Waktu itu anggota Komisi Penyiaran Indonesia (KPI) Bimo Nugroho Sekundatmo menyebut kasus perpindahan kepemilikan saham PT Global Indonesia Bermutu atas Global TV sebagai penyiasatan hukum. Menurutnya, transaksi ini harus diselidiki, apakah saat Bimantara membeli 70% saham GIB waktu itu ada nilai asetnya. Jika tak ada asetnya, berarti sama dengan jual beli izin.
“Ini penyiasatan hukum. Ini namanya membeli tali dapat kerbau, karena sebenarnya yang diincar kerbau. Tapi karena kerbau tidak bisa dipindahtangankan, maka yang dibeli tali. Dicari, bagaimana caranya agar kerbau bisa dibawa,” kata Bimo kala itu. Ia melanjutkan, jika nilai aset terbesar adalah frekuensi, sementara aset lain tak ada nilainya, maka UU Telekomunikasi harus ditegakkan. “Ini namanya telah terjadi penyelundupan hukum yang mengakibatkan pindah tangannya frekuensi,” ujarnya.

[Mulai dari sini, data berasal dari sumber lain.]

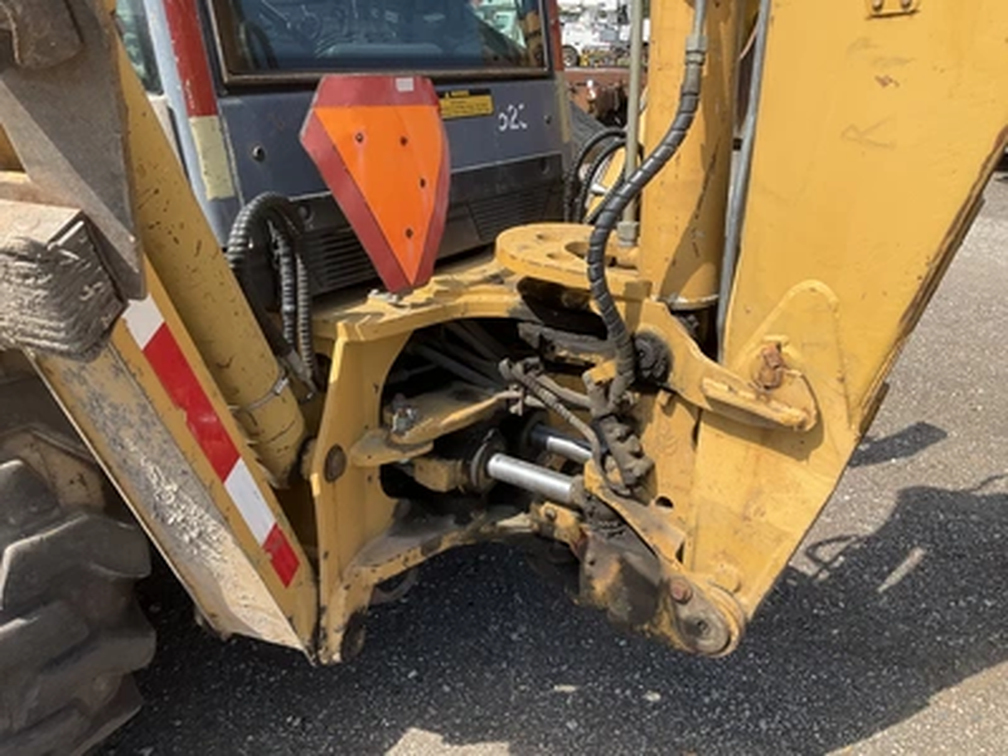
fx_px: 844
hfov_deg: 61.7
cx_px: 504
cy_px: 378
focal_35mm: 29
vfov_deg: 48.2
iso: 25
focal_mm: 3
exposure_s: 1/1168
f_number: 1.8
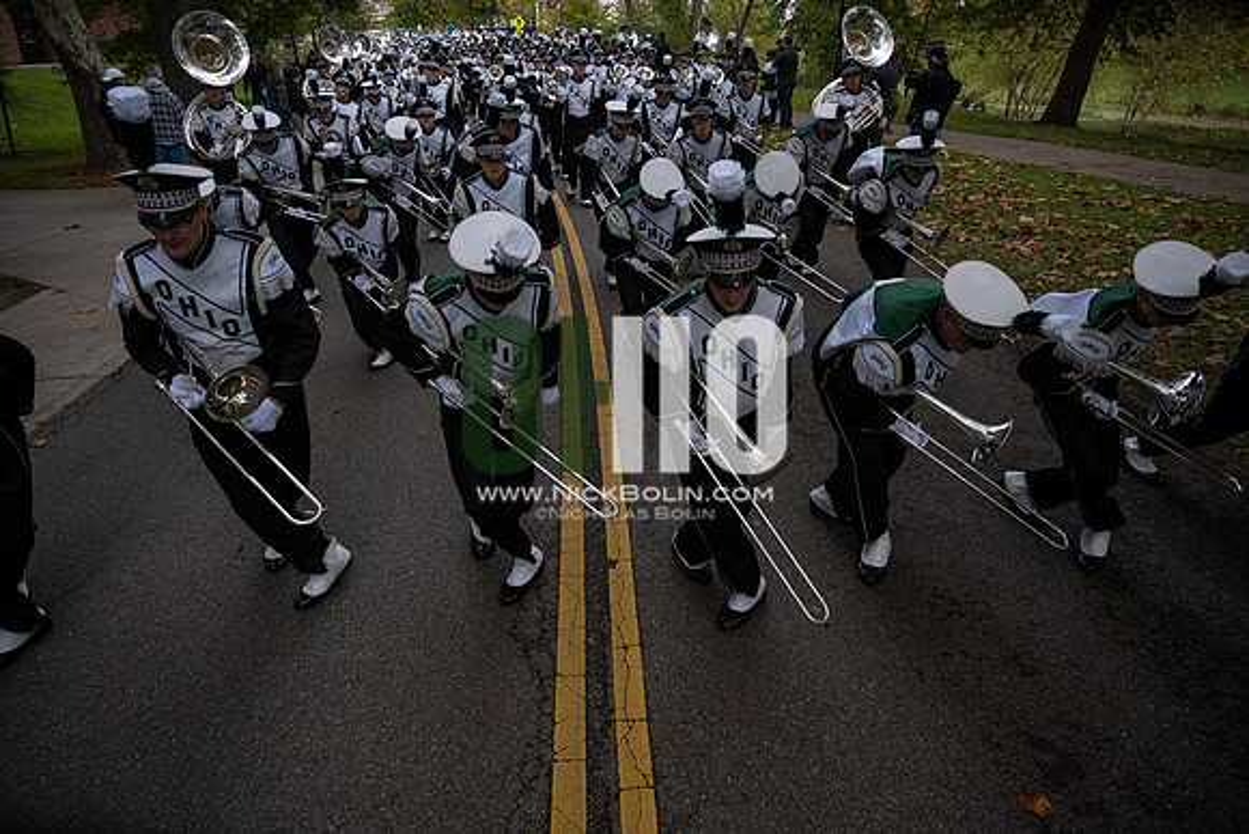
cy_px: 417
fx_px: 833
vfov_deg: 53.2
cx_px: 624
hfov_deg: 73.7
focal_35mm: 24
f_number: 4
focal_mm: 24
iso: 100
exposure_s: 1/1000
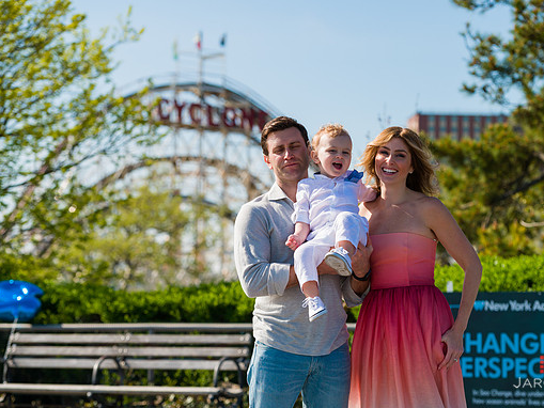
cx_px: 306
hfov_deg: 17.1
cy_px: 205
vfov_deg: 12.9
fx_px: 1808
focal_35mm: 115
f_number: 5
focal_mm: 105
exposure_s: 1/2500
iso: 200
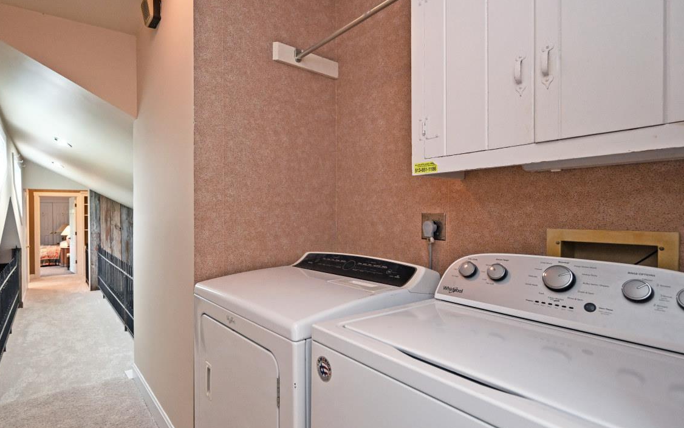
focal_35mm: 19
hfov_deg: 87.4
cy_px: 214
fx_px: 354
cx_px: 294
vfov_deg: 62.2
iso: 1250
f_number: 4
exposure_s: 1/60
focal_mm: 14
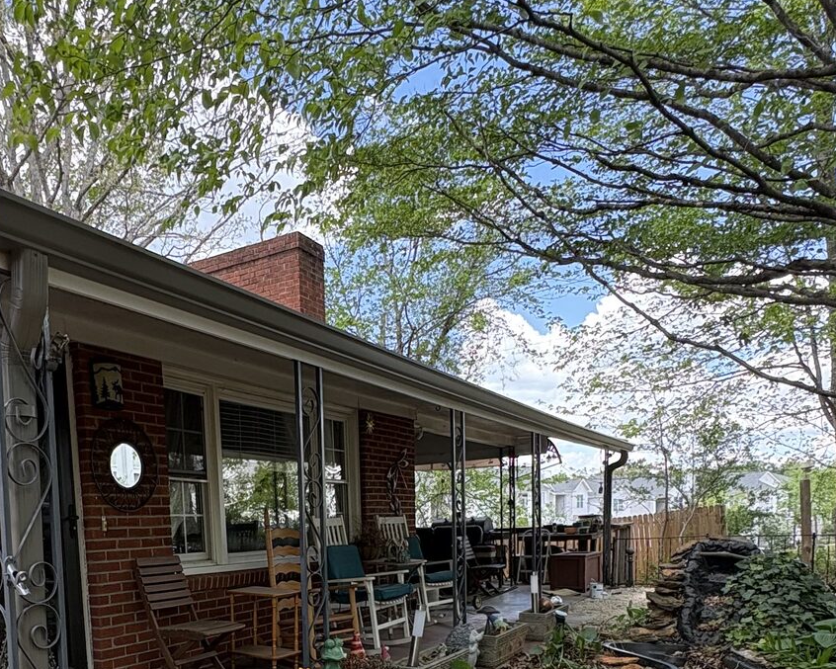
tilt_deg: -4.3
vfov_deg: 42.9
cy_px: 610
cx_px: 276
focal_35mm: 31
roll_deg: +1.8
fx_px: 767
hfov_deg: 55.9
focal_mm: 2.22
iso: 64
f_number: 2.2
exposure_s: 1/166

Apapun ceritanya, mestinya saat itu “akal-akalan” ini harus diusut dan dipertanggungjawabkan ke hadapan publik. Apalagi melihat dampaknya, dimana dengan mudah harapan Global TV sebagai televisi Islam pupus bahkan berganti menjadi siaran yang jauh dari nilai-nilai Islam. Lucunya, Departemen Komunikasi dan Informasi (Kominfo) seperti berkelit. Usulan pencabutan terhadap izin Global TV—karena dinilai disalahgunakan—menurut Dirjen Sarana Komunikasi dan Diseminasi Informasi Depkominfo Gde Widyatnyana Merati saat itu, harus melalui putusan pengadilan. Padahal, tinggal diusut. Jika benar tayangannya selama ini menyalahi izin semula, semestinya tinggal dicabut. Apa susahnya.
Jika ada penyimpangan dalam pemberian izin frekuensi Global TV, menurut Ade Armando dari KPI, maka frekuensi tersebut harus dikembalikan pada negara. Lalu negara menawarkannya kembali pada publik. Dalam hal ini, kita berharap, izin prinsip dan frekuensi Global TV, dikembalikan kepada umat Islam. Karena, sejatinya ia adalah milik dan aset umat yang pernah diusung melalui IIFTIHAR.
Kaum Muslimin harus menjadikan pelajaran pahit ini tidak terulang lagi. Kesungguhan dan tanggung jawab terhadap umat dalam menghadirkan TV Islam semestinya tidak dimainkan apalagi hanya untuk kepentingan sesaat.
“Dan orang-orang yang bersungguh-sungguh (berjihad) untuk (mencari keridhaan) Kami, benar-benar akan Kami tunjukkan kepada mereka jalan-jalan Kami. Dan sesungguhnya Allah benar-benar beserta orang-orang yang berbuat baik,” (QS Al Ankabuut: 69).